Members of perpetrator's family have complained that they believe he was beaten in custody.

The journalist who threw his shoes at former US President George W. Bush will face trial on February 19 for assaulting a visiting head of state, with a maximum 15-year prison term, a court official said.

Muntazer al-Zaidi's defence lawyers lost an appeal to have the charges against him reduced to a lesser offence of insulting Bush, rather than assaulting him.

"The Iraqi appeals court has rejected the appeal submitted by Muntader al-Zaidi's defence lawyer to change the charges, and decided to set February 19 as the date for trial," said Iraqi judiciary council spokesman Abdul-Sattar al-Birqdar.

Mr al-Zaidi has been held in jail in Baghdad since hurling both shoes Mr Bush at a December 14 news conference during the then-President's final visit to Iraq.
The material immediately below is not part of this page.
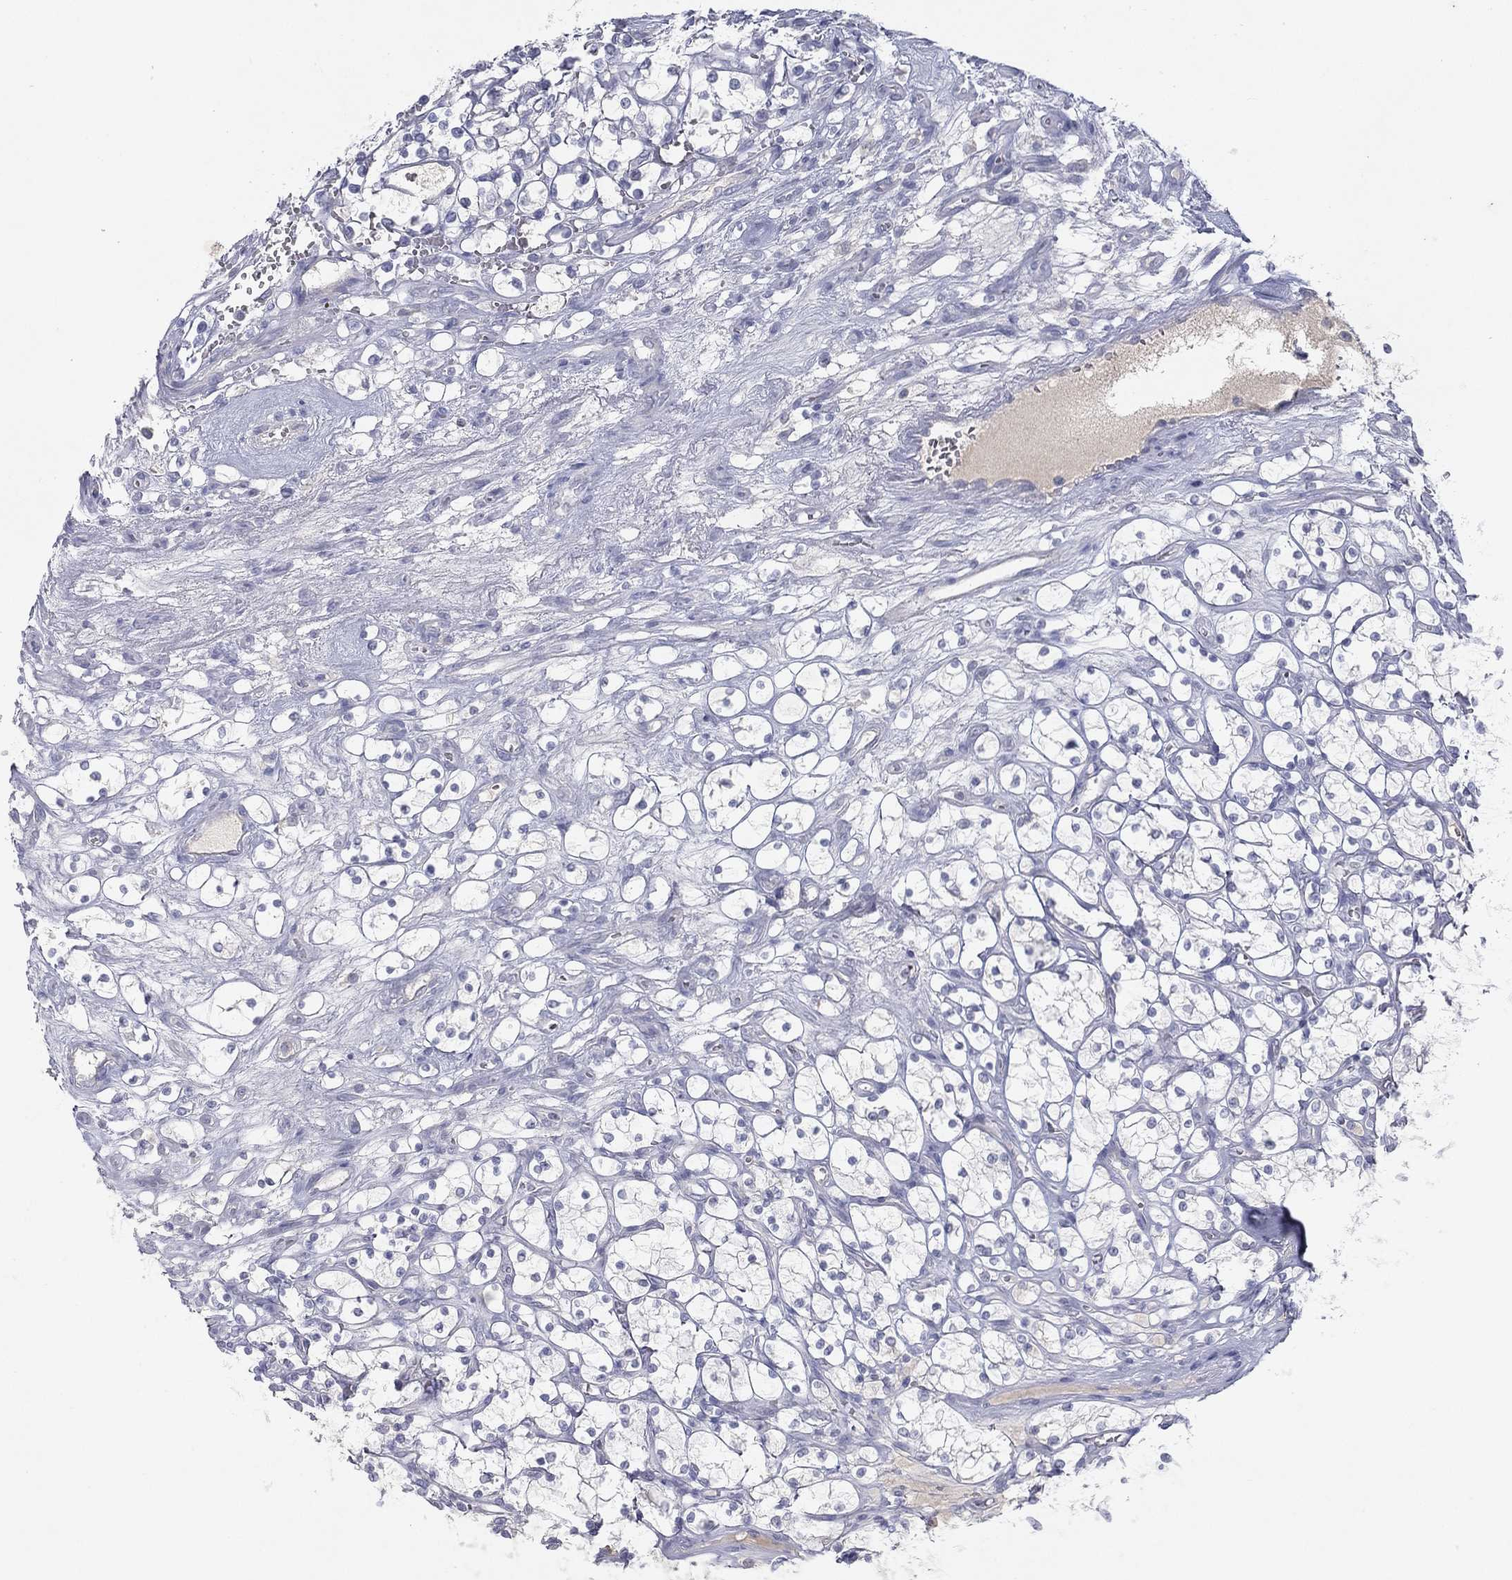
{"staining": {"intensity": "negative", "quantity": "none", "location": "none"}, "tissue": "renal cancer", "cell_type": "Tumor cells", "image_type": "cancer", "snomed": [{"axis": "morphology", "description": "Adenocarcinoma, NOS"}, {"axis": "topography", "description": "Kidney"}], "caption": "Renal cancer (adenocarcinoma) was stained to show a protein in brown. There is no significant expression in tumor cells.", "gene": "CPT1B", "patient": {"sex": "female", "age": 69}}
Mr Bush ducked the flying shoes while the journalist called him a "dog". The act, captured on television, made Mr al-Zaidi a hero in much of the Arab world. In one tribute, an artist built a giant statue of a shoe, which was eventually dismantled, in ousted dictator Saddam Hussein's hometown Tikrit.

Iraqi law has a statute forbidding aggression against visiting leaders. Mr al-Zaidi's lawyers have argued that throwing a shoe could not be considered aggression because it could not cause actual harm, and was therefore only an insult.

Members of Mr al-Zaidi's family have complained that they believe he was beaten in custody. He was last seen in public being pummelled and wrestled out of the press conference in stocking feet.